In response to the potential of cyberattacks, the FBI has asked state election systems to reinforce security protections. Gray, paraphrasing the FBI, said:

“Due to the decentralized nature of the voting system and state and local protections, it would be difficult for a state actor to alter ballot counts or election results… This environment is a formidable challenge to any actor — nation-state or not — who seeks to substantially influence or alter the outcome of an election. Doing so would require mastering a large number of these disparate cyber environments and finding a multitude of ways to manipulate them. An operation of this size would require vast resources over a multi-year period — an operation that would likely be detected and countered before it could come to fruition.”

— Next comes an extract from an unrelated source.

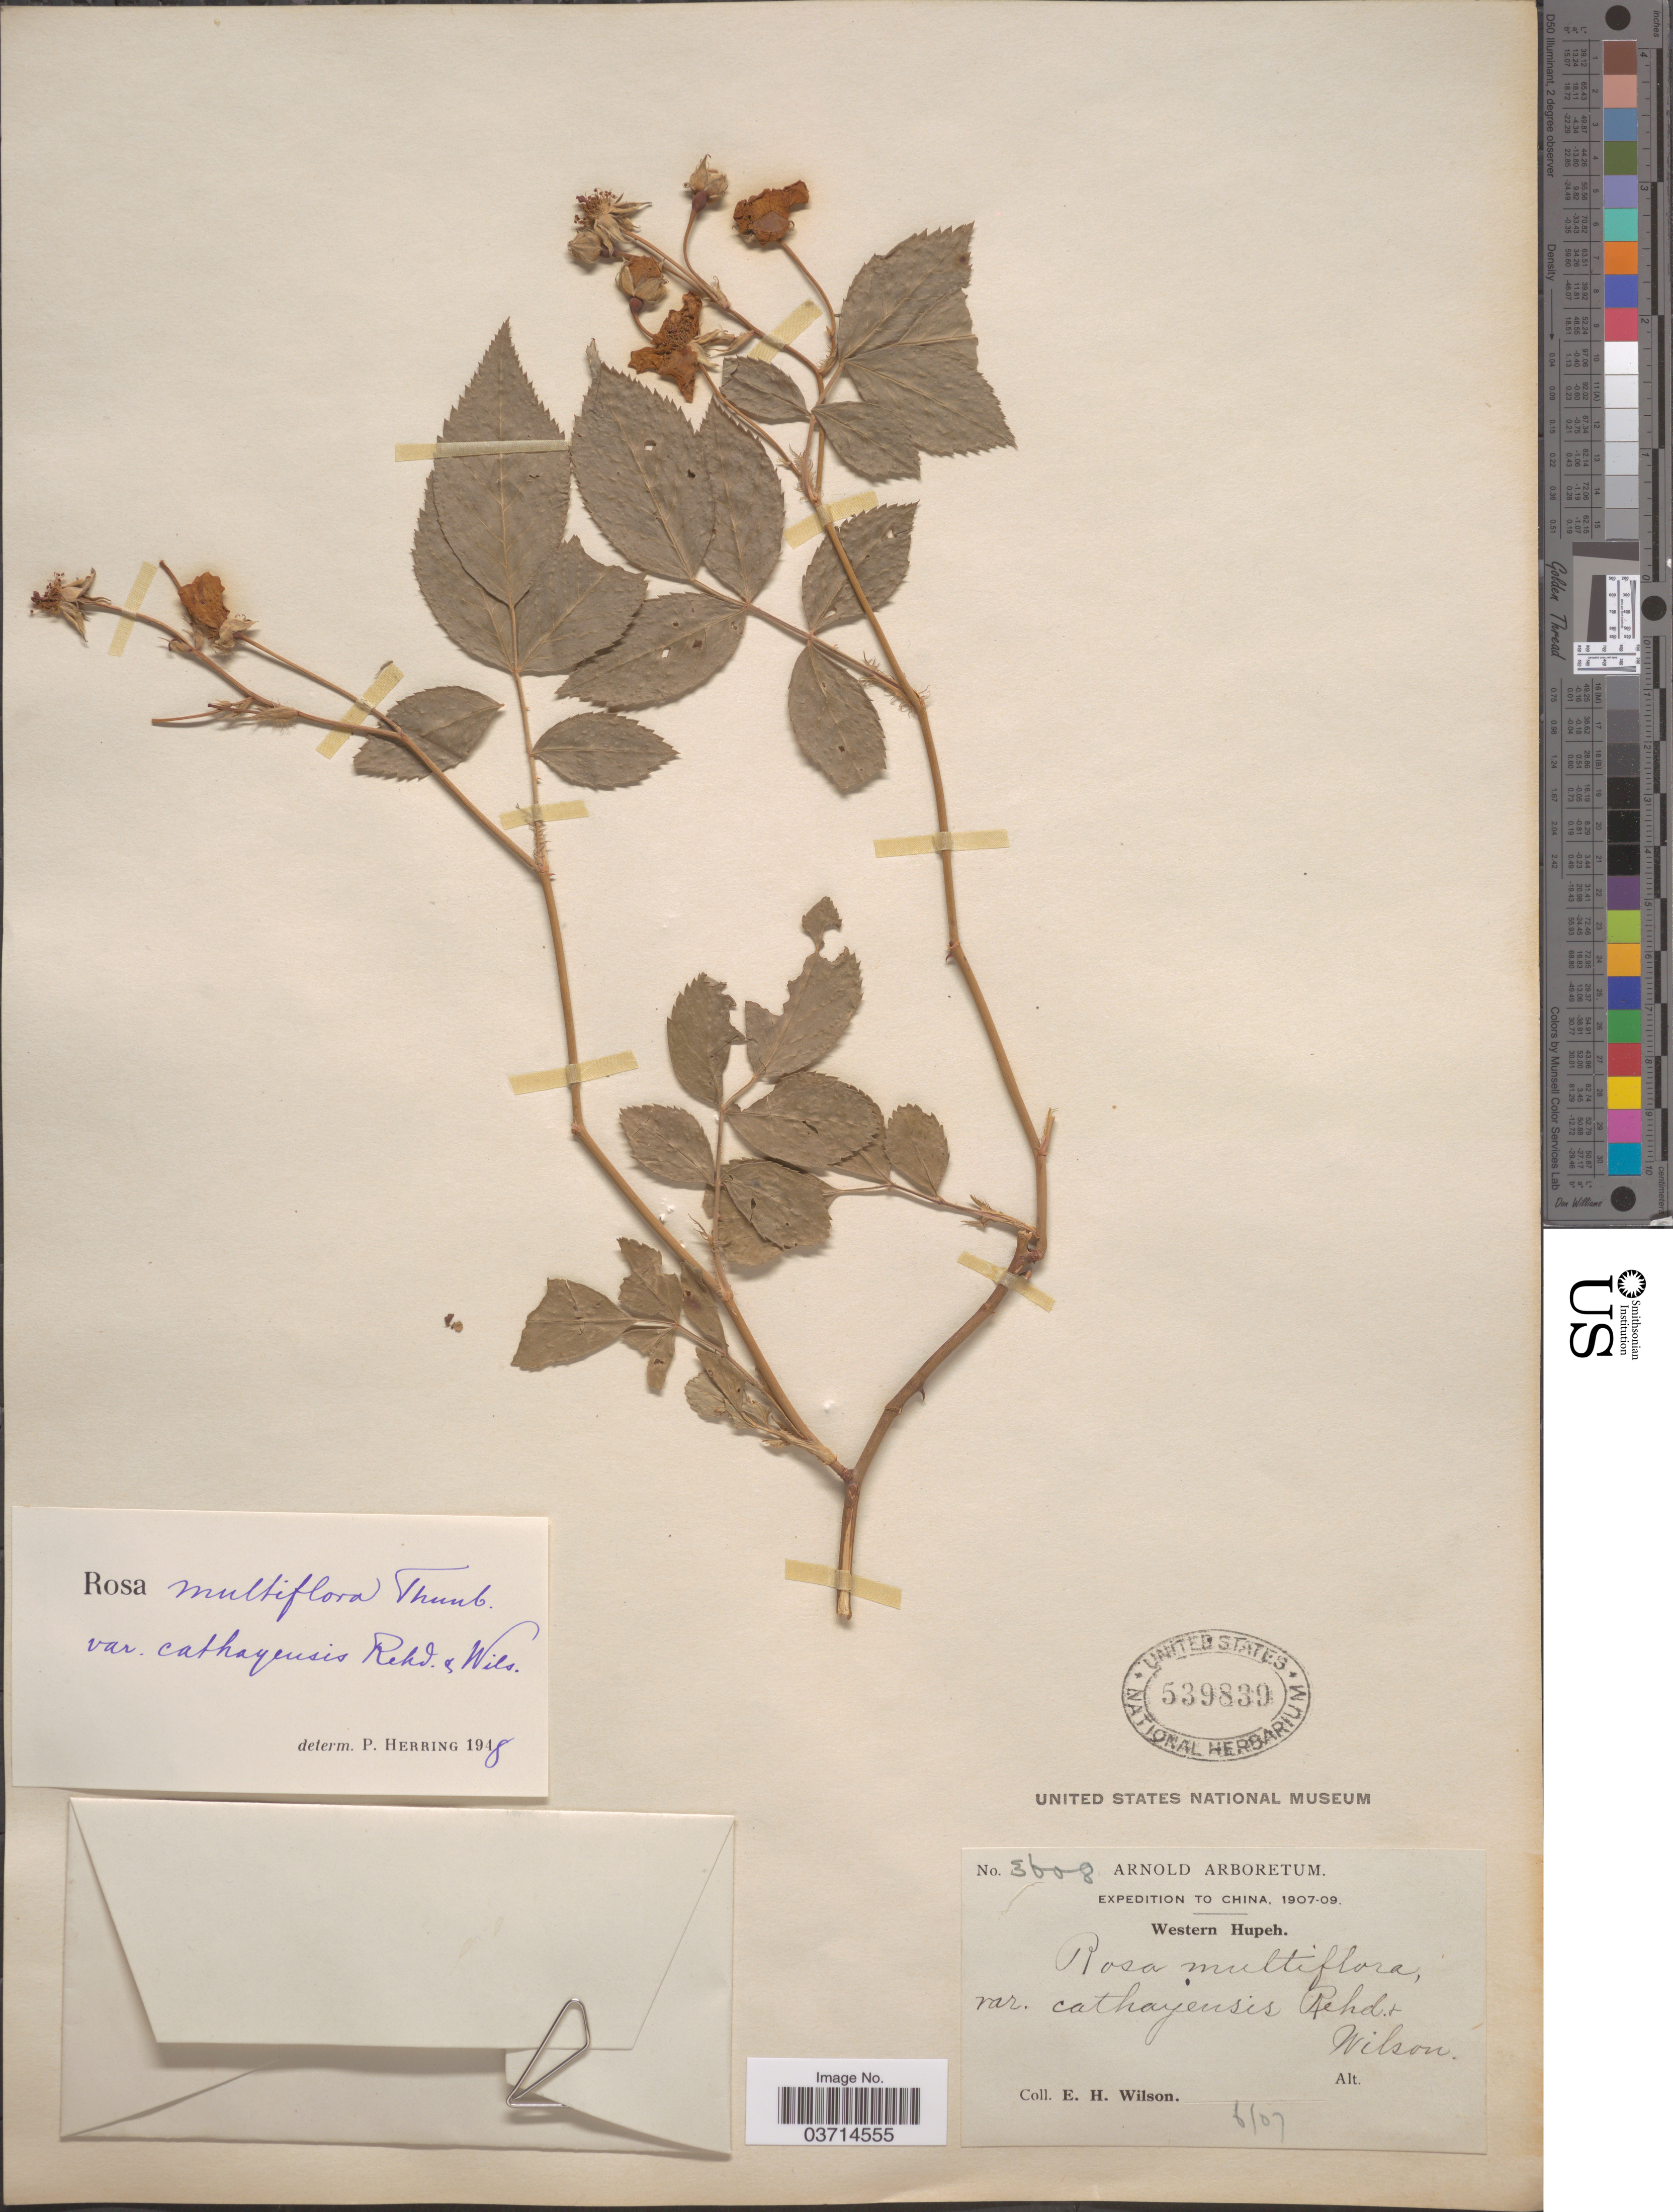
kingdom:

Nevertheless, U.S. adversaries wishing to sway election results, Gray said, will find more success via an organized disinformation campaign. “This logic also seems to be echoed in the latest Guccifer 2.0 message posted on November 4, which alleges that U.S. Federal Election Commission (FEC) ‘software is of poor quality, with many holes and vulnerabilities,'” Gray wrote.

Part of Guccifer 2.0’s message included allegations of potential electoral fraud and a warning that “Democrats may rig the elections.”

“The resilience in our election system currently rests within the plurality and structure of the current systems, but as information technology continues to connect more devices to the Internet, this may not always be true for future elections,” Gray concluded.